Collect every row below that contains the string "ASAE" and copy each one out. Letter case counts.

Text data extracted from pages
************

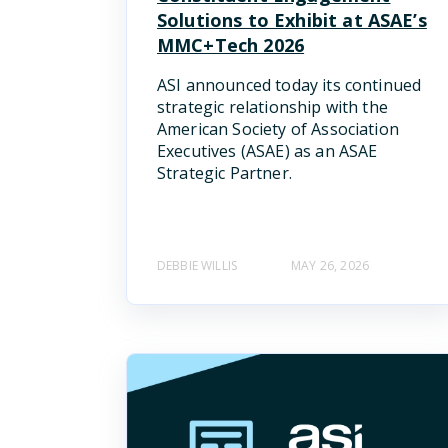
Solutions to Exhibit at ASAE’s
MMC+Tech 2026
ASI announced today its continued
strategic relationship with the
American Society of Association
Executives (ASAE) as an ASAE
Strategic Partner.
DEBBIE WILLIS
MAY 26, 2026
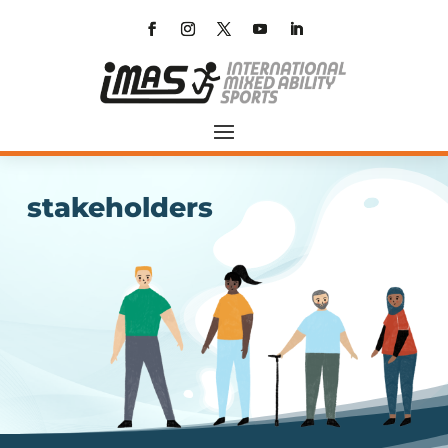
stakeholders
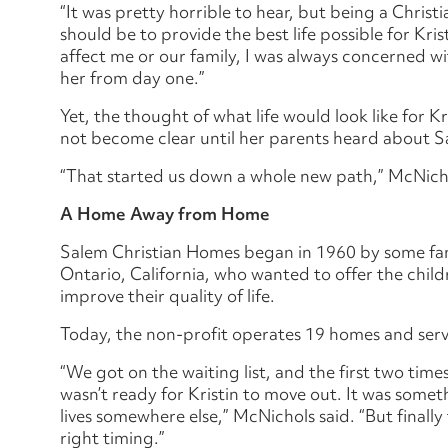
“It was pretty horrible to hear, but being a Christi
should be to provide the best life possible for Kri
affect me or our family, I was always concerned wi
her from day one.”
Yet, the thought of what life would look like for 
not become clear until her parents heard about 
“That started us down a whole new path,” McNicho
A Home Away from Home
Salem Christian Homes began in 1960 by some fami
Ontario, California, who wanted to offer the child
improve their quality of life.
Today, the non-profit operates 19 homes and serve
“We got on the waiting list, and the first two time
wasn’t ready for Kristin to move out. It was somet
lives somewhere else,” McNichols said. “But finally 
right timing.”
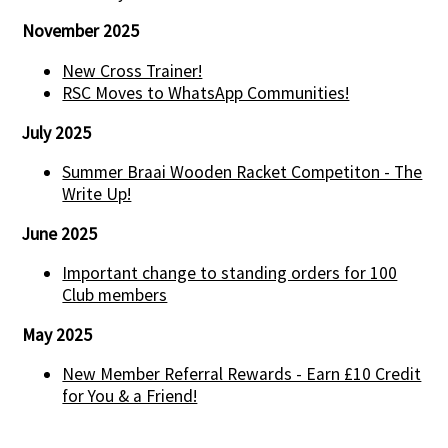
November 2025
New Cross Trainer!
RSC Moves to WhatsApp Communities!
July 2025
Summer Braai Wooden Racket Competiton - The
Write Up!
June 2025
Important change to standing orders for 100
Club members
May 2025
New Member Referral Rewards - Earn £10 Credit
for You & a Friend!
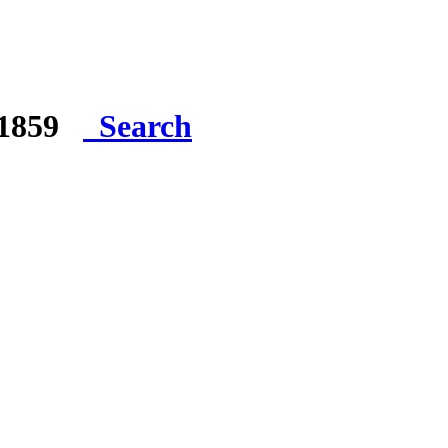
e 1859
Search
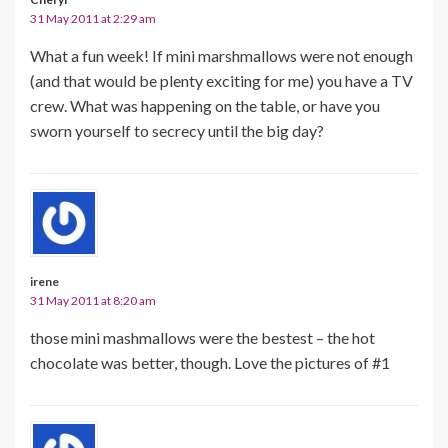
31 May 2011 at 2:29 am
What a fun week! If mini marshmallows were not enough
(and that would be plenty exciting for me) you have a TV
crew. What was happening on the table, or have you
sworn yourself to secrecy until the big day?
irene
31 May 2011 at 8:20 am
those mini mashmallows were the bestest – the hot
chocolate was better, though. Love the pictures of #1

************

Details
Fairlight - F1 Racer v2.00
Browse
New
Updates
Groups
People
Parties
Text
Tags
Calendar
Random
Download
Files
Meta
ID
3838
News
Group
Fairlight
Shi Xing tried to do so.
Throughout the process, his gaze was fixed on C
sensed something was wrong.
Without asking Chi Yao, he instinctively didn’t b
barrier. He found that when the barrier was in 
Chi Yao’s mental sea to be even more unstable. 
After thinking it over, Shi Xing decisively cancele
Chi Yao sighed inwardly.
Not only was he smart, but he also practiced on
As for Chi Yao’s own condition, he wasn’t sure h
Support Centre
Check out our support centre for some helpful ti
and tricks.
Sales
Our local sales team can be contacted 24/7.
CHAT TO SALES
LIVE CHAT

************

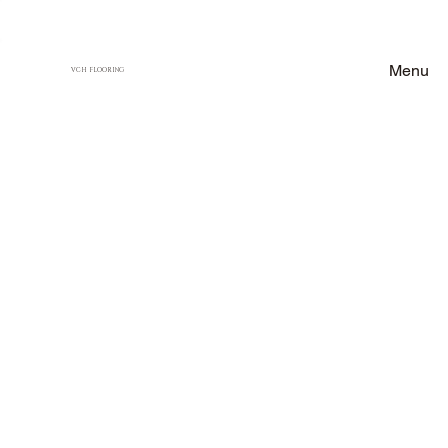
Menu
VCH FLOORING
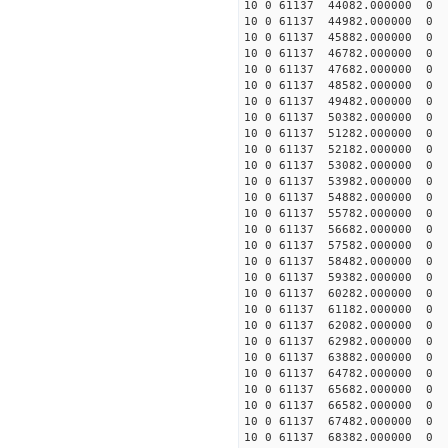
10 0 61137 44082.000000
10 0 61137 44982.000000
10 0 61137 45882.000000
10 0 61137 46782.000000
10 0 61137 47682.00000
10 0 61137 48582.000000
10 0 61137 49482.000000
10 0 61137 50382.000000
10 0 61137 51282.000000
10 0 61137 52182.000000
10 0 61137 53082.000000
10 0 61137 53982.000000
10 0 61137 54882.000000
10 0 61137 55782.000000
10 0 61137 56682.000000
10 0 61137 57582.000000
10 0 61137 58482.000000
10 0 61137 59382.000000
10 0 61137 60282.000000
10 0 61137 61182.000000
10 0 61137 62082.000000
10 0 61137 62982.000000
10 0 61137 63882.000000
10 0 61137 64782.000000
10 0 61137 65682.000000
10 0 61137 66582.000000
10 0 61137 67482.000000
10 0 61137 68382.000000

************

• [Answer to this problem]:
Solutions to Exhibit at ASAE’s
Executives (ASAE) as an ASAE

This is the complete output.